Task goal: From the data that follows, set down exactly the lines from the one with "Encontrar e Utilizar Cupons e Ofertas" through the one with "примут этих ребят в скором", counting both. Pictures stay out.

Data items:
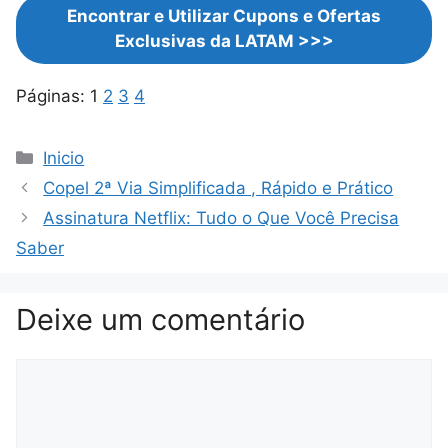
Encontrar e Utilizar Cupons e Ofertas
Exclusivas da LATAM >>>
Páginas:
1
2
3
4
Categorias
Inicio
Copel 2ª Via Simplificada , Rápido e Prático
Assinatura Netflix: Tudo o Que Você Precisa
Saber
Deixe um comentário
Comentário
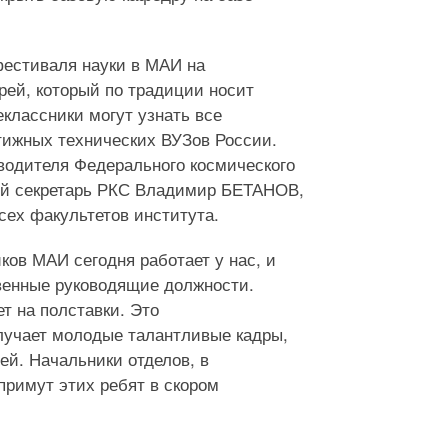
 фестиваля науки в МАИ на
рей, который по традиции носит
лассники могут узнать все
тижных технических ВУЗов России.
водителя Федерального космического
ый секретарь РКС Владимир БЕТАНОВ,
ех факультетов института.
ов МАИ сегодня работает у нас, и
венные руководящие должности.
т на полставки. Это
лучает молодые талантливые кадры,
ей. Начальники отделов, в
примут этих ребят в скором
* * *
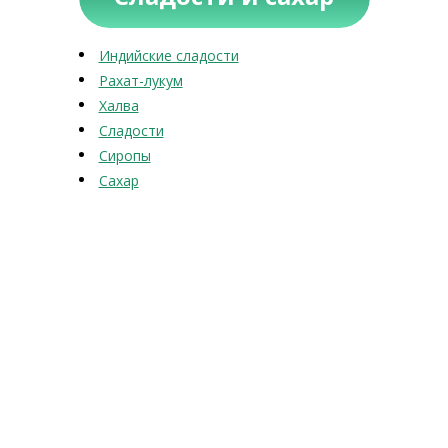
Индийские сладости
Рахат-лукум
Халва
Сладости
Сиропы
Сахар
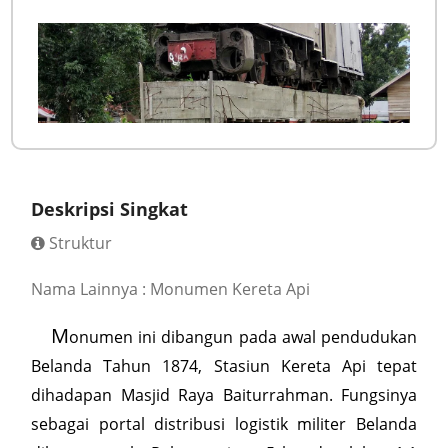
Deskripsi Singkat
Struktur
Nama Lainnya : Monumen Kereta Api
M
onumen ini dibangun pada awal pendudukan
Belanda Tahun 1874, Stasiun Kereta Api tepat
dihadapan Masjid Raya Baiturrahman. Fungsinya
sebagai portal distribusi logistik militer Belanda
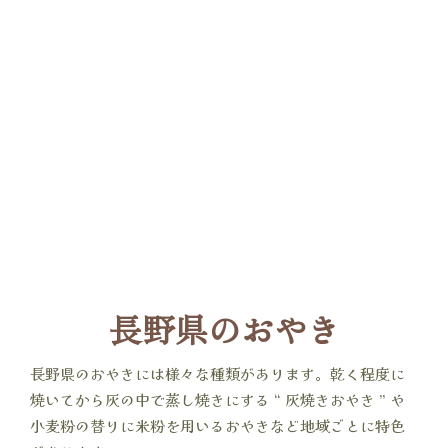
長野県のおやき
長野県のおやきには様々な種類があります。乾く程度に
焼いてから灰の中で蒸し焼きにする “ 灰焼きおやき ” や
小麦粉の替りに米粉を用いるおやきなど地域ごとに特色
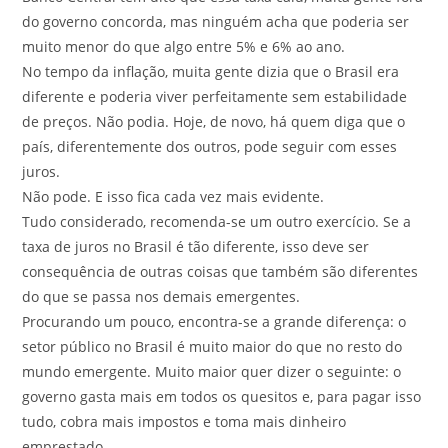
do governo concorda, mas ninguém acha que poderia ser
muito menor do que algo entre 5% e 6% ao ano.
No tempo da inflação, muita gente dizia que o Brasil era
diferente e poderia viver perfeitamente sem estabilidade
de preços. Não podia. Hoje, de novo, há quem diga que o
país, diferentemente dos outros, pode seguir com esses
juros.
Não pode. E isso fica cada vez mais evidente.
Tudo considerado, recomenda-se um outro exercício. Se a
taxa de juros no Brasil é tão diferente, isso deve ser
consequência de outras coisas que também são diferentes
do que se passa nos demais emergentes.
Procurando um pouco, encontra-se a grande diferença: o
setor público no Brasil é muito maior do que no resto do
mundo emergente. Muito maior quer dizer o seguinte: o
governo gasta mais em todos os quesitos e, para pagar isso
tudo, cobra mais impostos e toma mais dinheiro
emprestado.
...
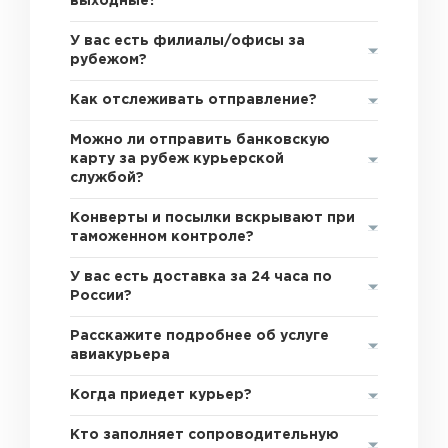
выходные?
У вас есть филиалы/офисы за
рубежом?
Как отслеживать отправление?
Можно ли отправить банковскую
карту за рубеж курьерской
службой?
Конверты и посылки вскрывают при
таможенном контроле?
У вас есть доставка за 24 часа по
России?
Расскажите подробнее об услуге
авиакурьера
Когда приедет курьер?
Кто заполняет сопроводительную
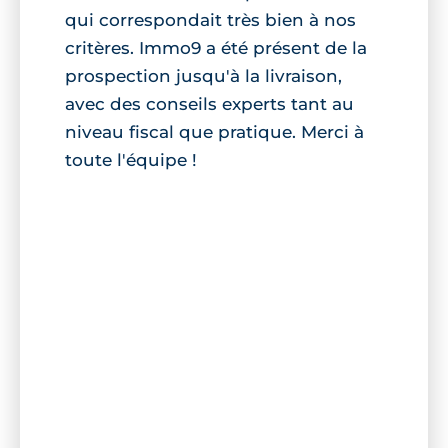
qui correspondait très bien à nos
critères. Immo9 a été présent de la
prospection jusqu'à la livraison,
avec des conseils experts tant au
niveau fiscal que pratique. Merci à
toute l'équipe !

Solved exercise:
Encontrar e Utilizar Cupons e Ofertas
Exclusivas da LATAM >>>
Páginas:
1
2
3
4
Categorias
Inicio
Copel 2ª Via Simplificada , Rápido e Prático
Assinatura Netflix: Tudo o Que Você Precisa
Saber
Deixe um comentário
Comentário
 фестиваля науки в МАИ на
рей, который по традиции носит
лассники могут узнать все
тижных технических ВУЗов России.
водителя Федерального космического
ый секретарь РКС Владимир БЕТАНОВ,
ех факультетов института.
ов МАИ сегодня работает у нас, и
венные руководящие должности.
т на полставки. Это
лучает молодые талантливые кадры,
ей. Начальники отделов, в
примут этих ребят в скором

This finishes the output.